I think to move closer to get a better look at the buildings, and then I realize I’m on a platform above everybody else—as if on display and there’s a dead man lying right beside me. He’s wearing a ridiculouso outfit. It’s those clothes they all thought the natives wore but they hardly ever did—except in Hawaii. But everybody here is colorful. I’m the one, looks drab. I’m in my worn deerskin outfit. And I’m dirty. They all have fancy hairdos, black hair even curling round their eyes. Or maybe that’s some kind of glasses. I hate to think what
my
hair looks like. I hardly ever comb it anymore. That’s because I can’t. I did try because of Lorpas being there, but it was in a permanent tangle. I knew I’d have to cut out the knots first. I was going to ask Mollish to help.

Everybody’s looking at me. This is a wide central square and they’re on wide steps below. They’re laughing and trying to hide it. For sure they’ve never seen somebody from the Secret City until now. To them I’m a barbarian. Well, I am. My parents thought so, too. Mollish thought so, but she didn’t care. Why isn’t she here? And Lorpas? I thought they were right behind me.
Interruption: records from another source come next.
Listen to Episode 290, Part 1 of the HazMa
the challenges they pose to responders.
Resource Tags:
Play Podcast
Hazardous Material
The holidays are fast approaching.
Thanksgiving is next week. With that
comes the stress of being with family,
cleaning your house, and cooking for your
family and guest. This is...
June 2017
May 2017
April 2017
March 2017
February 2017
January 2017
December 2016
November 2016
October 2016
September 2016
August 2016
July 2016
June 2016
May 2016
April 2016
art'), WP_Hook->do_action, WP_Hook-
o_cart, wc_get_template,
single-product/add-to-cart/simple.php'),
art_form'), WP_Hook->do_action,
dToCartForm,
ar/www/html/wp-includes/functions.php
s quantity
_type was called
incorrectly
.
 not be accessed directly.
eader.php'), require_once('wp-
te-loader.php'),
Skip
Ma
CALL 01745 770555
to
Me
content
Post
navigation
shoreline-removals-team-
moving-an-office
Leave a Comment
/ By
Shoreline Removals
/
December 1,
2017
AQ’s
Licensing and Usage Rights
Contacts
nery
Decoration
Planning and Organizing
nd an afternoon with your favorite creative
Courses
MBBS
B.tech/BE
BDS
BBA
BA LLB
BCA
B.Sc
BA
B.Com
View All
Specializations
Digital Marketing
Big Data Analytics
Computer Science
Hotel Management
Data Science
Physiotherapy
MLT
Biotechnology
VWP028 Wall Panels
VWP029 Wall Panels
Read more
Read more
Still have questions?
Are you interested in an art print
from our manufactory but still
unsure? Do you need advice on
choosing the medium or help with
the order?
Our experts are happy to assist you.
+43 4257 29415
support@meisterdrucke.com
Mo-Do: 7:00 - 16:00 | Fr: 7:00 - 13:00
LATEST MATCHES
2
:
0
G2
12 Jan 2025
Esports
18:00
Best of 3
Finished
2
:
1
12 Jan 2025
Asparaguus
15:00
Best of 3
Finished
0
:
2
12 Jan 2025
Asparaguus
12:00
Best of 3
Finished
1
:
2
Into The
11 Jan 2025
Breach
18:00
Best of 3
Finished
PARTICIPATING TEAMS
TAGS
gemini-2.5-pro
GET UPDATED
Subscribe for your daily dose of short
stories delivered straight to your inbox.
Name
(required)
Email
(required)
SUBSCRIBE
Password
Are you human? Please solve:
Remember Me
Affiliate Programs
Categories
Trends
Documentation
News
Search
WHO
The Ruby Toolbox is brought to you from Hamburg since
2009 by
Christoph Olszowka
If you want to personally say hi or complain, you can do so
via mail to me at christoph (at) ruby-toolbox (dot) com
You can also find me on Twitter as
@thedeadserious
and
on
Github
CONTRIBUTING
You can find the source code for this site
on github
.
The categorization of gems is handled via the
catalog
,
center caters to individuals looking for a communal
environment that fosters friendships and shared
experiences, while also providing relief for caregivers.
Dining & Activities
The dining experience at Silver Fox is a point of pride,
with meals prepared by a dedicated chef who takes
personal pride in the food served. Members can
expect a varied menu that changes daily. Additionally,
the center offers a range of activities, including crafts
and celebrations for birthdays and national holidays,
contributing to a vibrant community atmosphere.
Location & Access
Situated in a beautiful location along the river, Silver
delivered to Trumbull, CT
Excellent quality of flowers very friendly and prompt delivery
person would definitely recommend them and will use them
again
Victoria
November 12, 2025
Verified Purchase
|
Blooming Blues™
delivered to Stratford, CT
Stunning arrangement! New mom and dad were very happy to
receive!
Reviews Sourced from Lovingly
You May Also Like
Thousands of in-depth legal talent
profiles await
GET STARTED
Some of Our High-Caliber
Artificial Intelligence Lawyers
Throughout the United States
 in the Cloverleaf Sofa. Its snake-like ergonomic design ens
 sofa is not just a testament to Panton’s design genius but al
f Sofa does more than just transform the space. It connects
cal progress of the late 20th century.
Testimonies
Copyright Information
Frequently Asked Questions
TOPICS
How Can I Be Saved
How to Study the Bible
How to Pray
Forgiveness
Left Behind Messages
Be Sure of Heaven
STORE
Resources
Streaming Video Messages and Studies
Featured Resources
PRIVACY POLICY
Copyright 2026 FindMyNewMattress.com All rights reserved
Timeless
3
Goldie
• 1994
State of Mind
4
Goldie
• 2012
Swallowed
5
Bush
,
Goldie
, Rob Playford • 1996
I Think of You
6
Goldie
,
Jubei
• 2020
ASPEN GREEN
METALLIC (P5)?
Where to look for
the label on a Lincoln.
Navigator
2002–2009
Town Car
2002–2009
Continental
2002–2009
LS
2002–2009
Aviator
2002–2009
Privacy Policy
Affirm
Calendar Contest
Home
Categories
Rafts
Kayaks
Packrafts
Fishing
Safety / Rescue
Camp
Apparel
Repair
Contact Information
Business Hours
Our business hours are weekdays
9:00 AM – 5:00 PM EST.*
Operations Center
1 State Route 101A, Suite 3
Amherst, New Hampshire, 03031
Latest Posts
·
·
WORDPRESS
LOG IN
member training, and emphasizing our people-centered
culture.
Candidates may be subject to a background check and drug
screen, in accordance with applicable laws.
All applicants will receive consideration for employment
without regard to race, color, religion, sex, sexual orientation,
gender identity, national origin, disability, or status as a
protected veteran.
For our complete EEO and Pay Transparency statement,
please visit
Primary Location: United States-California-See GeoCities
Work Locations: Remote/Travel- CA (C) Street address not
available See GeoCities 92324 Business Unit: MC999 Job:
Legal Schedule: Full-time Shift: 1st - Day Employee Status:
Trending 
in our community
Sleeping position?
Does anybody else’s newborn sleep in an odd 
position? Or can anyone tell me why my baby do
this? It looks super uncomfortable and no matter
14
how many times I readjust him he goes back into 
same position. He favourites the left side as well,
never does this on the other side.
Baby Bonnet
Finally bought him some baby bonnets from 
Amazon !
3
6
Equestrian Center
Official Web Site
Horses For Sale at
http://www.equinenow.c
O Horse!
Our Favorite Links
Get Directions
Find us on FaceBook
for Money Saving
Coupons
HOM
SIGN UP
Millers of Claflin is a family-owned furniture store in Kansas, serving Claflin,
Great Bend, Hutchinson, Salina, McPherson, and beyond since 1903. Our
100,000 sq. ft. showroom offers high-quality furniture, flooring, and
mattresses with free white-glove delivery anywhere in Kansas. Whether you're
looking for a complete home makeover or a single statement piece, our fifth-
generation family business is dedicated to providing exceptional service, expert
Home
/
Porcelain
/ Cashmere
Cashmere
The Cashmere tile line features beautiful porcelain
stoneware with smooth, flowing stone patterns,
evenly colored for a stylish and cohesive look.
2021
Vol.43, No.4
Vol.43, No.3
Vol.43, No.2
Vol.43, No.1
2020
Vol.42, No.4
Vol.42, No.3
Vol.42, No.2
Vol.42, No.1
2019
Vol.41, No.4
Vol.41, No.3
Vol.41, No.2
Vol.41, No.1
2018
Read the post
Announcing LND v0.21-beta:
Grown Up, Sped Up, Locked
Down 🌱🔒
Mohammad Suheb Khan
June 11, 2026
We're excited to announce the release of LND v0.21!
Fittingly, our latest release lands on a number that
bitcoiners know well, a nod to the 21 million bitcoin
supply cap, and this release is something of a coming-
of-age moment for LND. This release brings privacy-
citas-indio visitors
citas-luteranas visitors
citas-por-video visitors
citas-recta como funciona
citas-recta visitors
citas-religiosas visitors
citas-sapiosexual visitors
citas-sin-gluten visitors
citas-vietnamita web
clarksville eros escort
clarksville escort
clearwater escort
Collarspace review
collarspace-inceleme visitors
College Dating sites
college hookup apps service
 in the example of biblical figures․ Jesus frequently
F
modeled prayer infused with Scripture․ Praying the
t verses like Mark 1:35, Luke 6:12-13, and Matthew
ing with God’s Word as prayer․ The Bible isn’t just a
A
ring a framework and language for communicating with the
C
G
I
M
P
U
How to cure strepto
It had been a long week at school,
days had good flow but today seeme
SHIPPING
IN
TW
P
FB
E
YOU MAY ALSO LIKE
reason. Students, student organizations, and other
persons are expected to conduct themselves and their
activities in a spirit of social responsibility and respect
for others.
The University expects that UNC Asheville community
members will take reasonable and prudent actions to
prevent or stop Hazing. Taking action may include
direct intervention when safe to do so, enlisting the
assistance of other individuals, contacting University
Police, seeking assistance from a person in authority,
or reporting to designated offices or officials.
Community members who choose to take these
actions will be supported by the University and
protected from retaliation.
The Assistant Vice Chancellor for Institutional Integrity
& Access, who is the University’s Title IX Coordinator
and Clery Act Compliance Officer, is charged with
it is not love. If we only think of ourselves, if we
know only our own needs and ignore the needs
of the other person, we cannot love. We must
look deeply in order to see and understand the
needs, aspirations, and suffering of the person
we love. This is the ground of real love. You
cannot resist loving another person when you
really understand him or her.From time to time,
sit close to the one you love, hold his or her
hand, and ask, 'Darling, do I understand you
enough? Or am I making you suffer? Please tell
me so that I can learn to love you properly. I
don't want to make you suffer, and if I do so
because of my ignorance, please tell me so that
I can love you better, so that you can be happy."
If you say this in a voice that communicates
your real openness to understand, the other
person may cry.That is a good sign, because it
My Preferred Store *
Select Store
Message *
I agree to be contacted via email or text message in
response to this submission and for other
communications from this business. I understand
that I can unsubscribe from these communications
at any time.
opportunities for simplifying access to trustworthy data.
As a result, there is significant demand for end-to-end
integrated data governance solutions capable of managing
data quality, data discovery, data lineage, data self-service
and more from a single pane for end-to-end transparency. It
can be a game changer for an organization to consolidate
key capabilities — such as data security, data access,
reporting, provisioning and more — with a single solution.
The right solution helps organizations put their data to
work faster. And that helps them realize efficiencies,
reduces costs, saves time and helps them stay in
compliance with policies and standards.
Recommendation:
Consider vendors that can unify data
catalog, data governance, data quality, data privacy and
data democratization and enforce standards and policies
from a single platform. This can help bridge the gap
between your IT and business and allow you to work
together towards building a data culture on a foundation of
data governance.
Do these people, trying to hide their smiles, even know there’s a dead person lying here? They bow and nod. They wave their hands back and forth in front of their faces as if waving off flies. I don’t know if there are flies here but I think that gesture is about me. I wonder if I smell bad. I know I’m dusty and … well, I haven’t had a good wash-up since it got cold.

The way they’re dressed and the way their hair is, I can’t tell which are male and which female. But I suppose they can’t tell about me either.

I take a step forward but a couple of people grab me from behind, turn me around and rush me away, down steep steps and in a doorway. Out of sight fast as if I’m too horrible to be seen by decent people—as if I might do something dangerous or unseemly.

They put me in a tiny room, a kind of padded cell. There’s not even a window and everything in there is gray. I wish there was a window. What’s the sense of being here on a whole new world and not seeing anything? I was wanting so badly to see all that glitter and I especially wanted to get a better look at the twirling birds … if those are birds. This room might as well be on any old world.

They make me take a whole batch of pills. I try not to, but they know how to force you. I yell both, “No,” and, that “Aay
yaa”
of my own language. I call out for Lorpas. Why isn’t he here?